She has a vet appointment tomorrow at 3:20... but I'm starting to wonder if she is living a quality life. She's not in pain as far as I can tell. But all she wants to do is sleep.

I am so tempted to say to the vet knock her out, let's do full bloodwork, an xray and look inside her ears /take swabs. But that would run me about $500-600 and it is very likely the anaesthetic would kill her at this point. Or we could find tumours, or something awful and then I'd be out $600 and still end up having to euthanize.

I'm not sure if I want to keep her going like this either, though. But it feels too soon to euthanize... although at the same time it seems cruel to just sit around and wait for her to give up, which she all but has. 

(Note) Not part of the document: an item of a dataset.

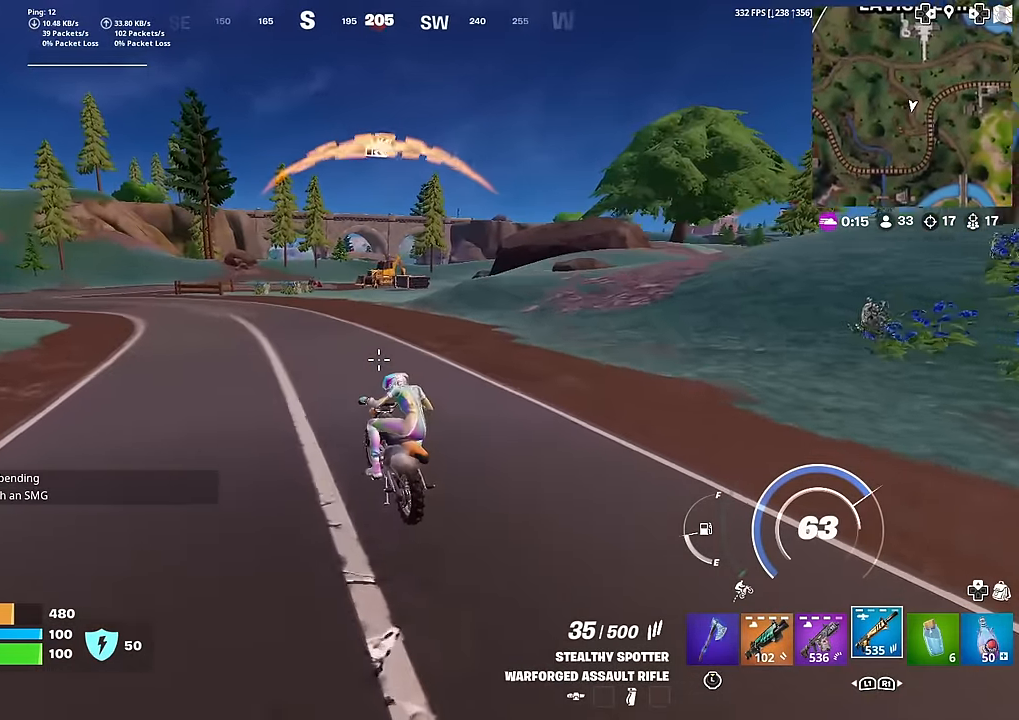
{"buttons": [], "left_stick": "up", "right_stick": "center", "events": []}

I will see how the vet visit goes tomorrow. Sigh.


----------



## PJM (May 7, 2010)

I'm so sorry. I wish I could help. I'll be thinking of both you & Puff & I hope that something can be done for her.


----------



## tie-dye hedgie (Dec 19, 2009)

Aww, I am so, very sorry to hear about Puff's continuing health issues. I'll be thinking positive vibes for you and her.


----------



## nationofamanda (Jan 19, 2010)

i hope she feels better soon. give her a hug for me.


----------



## fracturedcircle (May 31, 2010)

so sorry to hear there's no improvement. believe me, i know the helplessness.


----------



## SnufflePuff (Apr 16, 2009)

Thank you all  

I will update after her vet visit tomorrow. 

One thing I've noticed is that she's sleeping a lot more soundly... this morning I honestly thought she was dead... Is this an indication of general unwellness? 

I've been keeping her extra warm and she's not cool to the touch so it's not hibernation, It just takes a lot to wake her up now.


----------



## Nancy (Aug 22, 2008)

I'm sorry Puff is having continued problems. 

I've always found sleeping more soundly is age related. Yes, it can be illness too but I wouldn't put it all down to her being ill.

I don't think I'd give up on her yet. She is coming off of antibiotic and it can make them feel really yucky until their systems get back to normal. As long as she is willingly eating on her own, that is a good sign. It's when they stop eating completely that we know they are very sick and/or have given up. 

How co-operative is she at the vet? Will she allow him to palpate her to check for lumps and tumours? 

Doing further testing is a difficult decision. If she is having liver issues, gassing her is not a ideal. It's a tough decision and basically you have to do what is best for her without going broke in the process. 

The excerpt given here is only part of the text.